Query optimization. As noted earlier, one of the performance issues associated with multi-site data is that table joins may require pre-processing such as sorting and transporting entire tables to a central site. An advanced data virtualization system should be able to perform advanced query optimization coupled with high-performance direct data access in order to optimize these operations. For example, the query optimizer, noting that only certain columns of a table are required by the query, could request transport of only those data elements to the central site, rather than transporting entire rows. Another option would be to ship a subset of the join keys to one site in order to pre-select which rows of the target table would qualify for the join, thereby limiting what rows were returned.

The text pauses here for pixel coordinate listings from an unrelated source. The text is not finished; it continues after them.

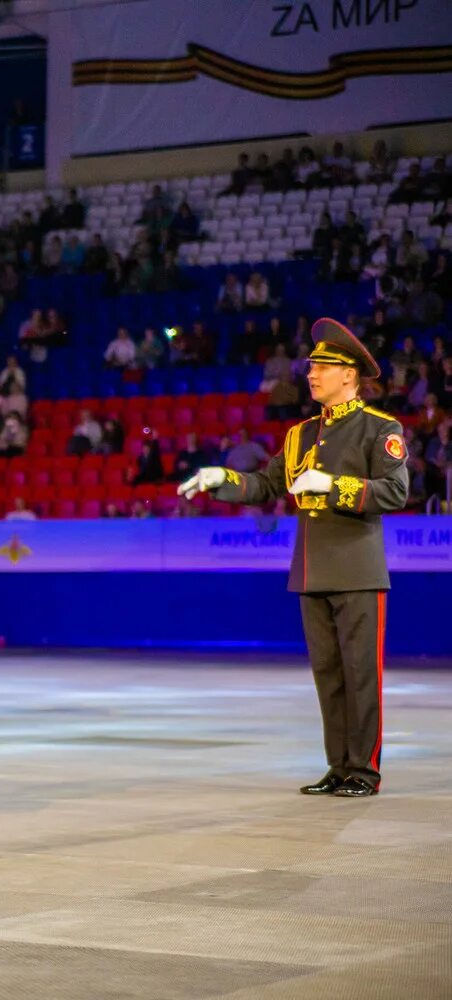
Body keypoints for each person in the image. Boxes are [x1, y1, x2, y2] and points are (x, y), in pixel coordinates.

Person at [180, 319, 408, 797]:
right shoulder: (300, 435)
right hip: (311, 569)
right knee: (328, 677)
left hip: (357, 569)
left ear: (350, 374)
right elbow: (265, 485)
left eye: (322, 366)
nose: (311, 374)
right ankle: (339, 766)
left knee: (360, 675)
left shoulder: (379, 429)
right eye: (311, 366)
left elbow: (395, 491)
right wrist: (221, 477)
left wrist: (335, 487)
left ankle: (364, 771)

Integration with data warehouse and big data applications. It might seem that the requirement for real-time access to operational data would exclude the warehouse and big data. After all, these repositories are primarily historical data used by business analytics. However, both of these environments have morphed into mission-critical systems. Part of this is due to the way that business analytics has changed over the years. Originally, analytical queries were ad hoc, “what if?” kinds of queries used to find trends or compare subsets of historical data. Over time, as queries provided more and more useful data, certain queries were implemented as regular reports, while others of value to internal users were included in some applications. The result was the integration of analytics into business applications that were mission-critical, thus forcing the warehouse and big data systems to become mission-critical as well. This meant implementing disaster recovery solutions for the warehouse and big data applications. Therefore, any data virtualization solution must include these two platforms as data sources.
The Future
Advanced data virtualization provides many opportunities for the organization. The ability to access and compare information across all or most of your operational systems gives you an advantage when determining how new laws and regulations will affect your operations. Auditing access and use of personal information is now easier. Finally, developers creating new applications have a better idea of what corporate data already exists to support their endeavor.
This future will not be free. Data virtualization requires sophisticated application program interfaces to disparate hardware and platforms, and the surge in data volume means you must plan for better and faster networks and data storage. There is also the need to know your data; building an enterprise data dictionary from scratch can be a daunting challenge! However, the payoff is enormous, as you will then have visibility to corporate data from a central platform in order to better manage both data and applications.